Mar 31, 2023 3 min read

A Weird Incident With Aurora: A Boot Loop

On March 15th, we had a two-hour platform-wide outage caused by a database anomaly. The story goes back to two weeks before, on March 3rd, when we upgraded from Aurora version 2 (MySQL 5.7) to Aurora version 3 (MySQL 8). As soon as we upgraded, we noticed an increase in commit latency on our writers (figure below).
Screenshot-2023-03-15-at-3.28.45-PM

Notice the light-red-ish bar corresponding to MYSQL_BIN_LOG and how it increased after the upgrade from virtually non-existent to taking most of an active session's time. Binlogs, for the uninitiated, contain a list of all the events that happened on the database, like inserts, updates, alters, and so on. These logs are used for replication in a few ways. However, in Amazon Aurora, replication happens through the cluster volumes rather than binlogs, meaning that by default, binlogs are unneeded and disabled. However, in our case, we need binlogs to replicate to our data warehouse.

After Amazon's support on a few tickets, it turns out the binlog commit characteristics have changed between Aurora version 2 and version 3, leading to higher latencies in committing binlogs. Their first recommendation was to group our queries in transactions so that we minimize commits, reducing disk I/O and potentially improving the overall latency. Following this recommendation and grouping a few of our big jobs into transactions to reduce commits, we saw little to no improvement in latency. However, understanding this change is crucial to understanding the outage.

A few days later, on March 7th, we were able to sustain a higher load, but the commit latency was still high, which led us to disable binlogs to avoid outages during our high season.
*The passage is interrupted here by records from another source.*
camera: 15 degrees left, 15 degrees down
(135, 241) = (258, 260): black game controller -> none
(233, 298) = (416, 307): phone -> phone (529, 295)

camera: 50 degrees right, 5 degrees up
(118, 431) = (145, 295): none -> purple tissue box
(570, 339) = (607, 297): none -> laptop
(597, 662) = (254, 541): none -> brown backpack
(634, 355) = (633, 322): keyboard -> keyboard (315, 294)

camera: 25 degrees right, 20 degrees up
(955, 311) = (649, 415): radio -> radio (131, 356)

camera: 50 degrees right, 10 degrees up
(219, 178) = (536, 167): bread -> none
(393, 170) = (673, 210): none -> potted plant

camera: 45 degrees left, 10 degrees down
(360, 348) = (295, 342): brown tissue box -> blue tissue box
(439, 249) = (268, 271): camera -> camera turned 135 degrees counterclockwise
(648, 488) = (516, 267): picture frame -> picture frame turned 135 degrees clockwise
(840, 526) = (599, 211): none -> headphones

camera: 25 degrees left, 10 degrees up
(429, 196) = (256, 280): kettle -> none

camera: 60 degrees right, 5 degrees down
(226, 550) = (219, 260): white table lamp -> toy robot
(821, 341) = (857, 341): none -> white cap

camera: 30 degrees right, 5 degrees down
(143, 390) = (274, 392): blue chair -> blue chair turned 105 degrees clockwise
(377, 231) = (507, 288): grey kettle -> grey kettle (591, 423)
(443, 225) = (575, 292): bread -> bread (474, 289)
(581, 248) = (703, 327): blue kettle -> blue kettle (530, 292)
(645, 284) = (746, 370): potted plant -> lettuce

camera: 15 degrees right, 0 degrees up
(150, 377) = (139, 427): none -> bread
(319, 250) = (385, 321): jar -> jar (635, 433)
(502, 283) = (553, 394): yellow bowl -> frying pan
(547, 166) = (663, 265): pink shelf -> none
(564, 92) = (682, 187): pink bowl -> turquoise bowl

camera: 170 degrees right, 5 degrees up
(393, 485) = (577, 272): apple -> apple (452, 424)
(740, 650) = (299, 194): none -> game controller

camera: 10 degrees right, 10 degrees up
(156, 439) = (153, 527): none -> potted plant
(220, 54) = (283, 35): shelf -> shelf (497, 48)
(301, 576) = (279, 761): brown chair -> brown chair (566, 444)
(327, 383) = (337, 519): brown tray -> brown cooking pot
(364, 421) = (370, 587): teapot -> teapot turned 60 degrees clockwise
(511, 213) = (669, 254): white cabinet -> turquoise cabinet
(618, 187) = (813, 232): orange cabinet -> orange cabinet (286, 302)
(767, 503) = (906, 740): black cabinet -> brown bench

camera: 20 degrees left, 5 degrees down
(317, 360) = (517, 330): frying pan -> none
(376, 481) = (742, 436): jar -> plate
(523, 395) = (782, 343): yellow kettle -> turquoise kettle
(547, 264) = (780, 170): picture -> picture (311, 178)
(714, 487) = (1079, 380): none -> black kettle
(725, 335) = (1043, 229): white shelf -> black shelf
The problem is we got stuck without data replication to the data warehouse.

So, on the 14th at 8 AM, we decided to enable binlogs again to replicate data to our warehouse. Things were fine until 8 PM; we started to see a spike in latency, causing performance degradation across the platform. At 8:20 PM, we created a larger instance (16xlarge) to mitigate the issue and then disabled binlogs. Disabling binlogs requires a restart, so we did ... and we're down. The new instance got stuck in rebooting state for 20 minutes until we realized that the database kept restarting every 5 minutes. We opened a ticket and reached out to our contacts at AWS. We got a quick response, but investigations took a while. After an hour, it turns out Aurora's internal timeout for health checks is about 3 mins, and if that health check fails, Aurora will automatically trigger a reboot. So our instances were stuck in a boot loop due to the health check. But still, the question is, why is it not booting within this timeout? AWS's docs say it should reboot in 1 - 2 minutes.

For an ACID database, if a database is interrupted in the middle of a transaction (say, for a reboot), it would roll back that transaction to avoid getting into a corrupt or inconsistent state. So, what was happening was that there was a running transaction that had not been committed at the moment of the first reboot. And after we reboot, that transaction HAS to be rolled back before the database can operate. This is where our change of grouping more operations in a single transaction to minimize commit comes to bite us. The transaction was so large that it would not roll back in the 3-minute timeout period, so Aurora would just restart the database.

The solution was that AWS's internal service had to go and disable those health checks and give the database more time to roll back the transaction. Unfortunately, there is no option to do that through the console, nor would the logs give you any helpful information about this.

The AWS team helped get down to the problem and fix it, but that was once they received it (even though they have systems constantly monitoring such outages, some things still go unnoticed). The important lesson learned is that we should have proactively opened a support ticket before rebooting or starting a failover – which they had previously suggested we do for big events like these. Further to this, it is important to share that we were one of the first companies to experience the problem with commit latency being way too high, and it is clear that by sharing our experiences, we are all able to jointly improve the services that our partners give to others as well!

Moving forward, we are disabling binlogs and will use other solutions for our data pipelines – a topic for a future post.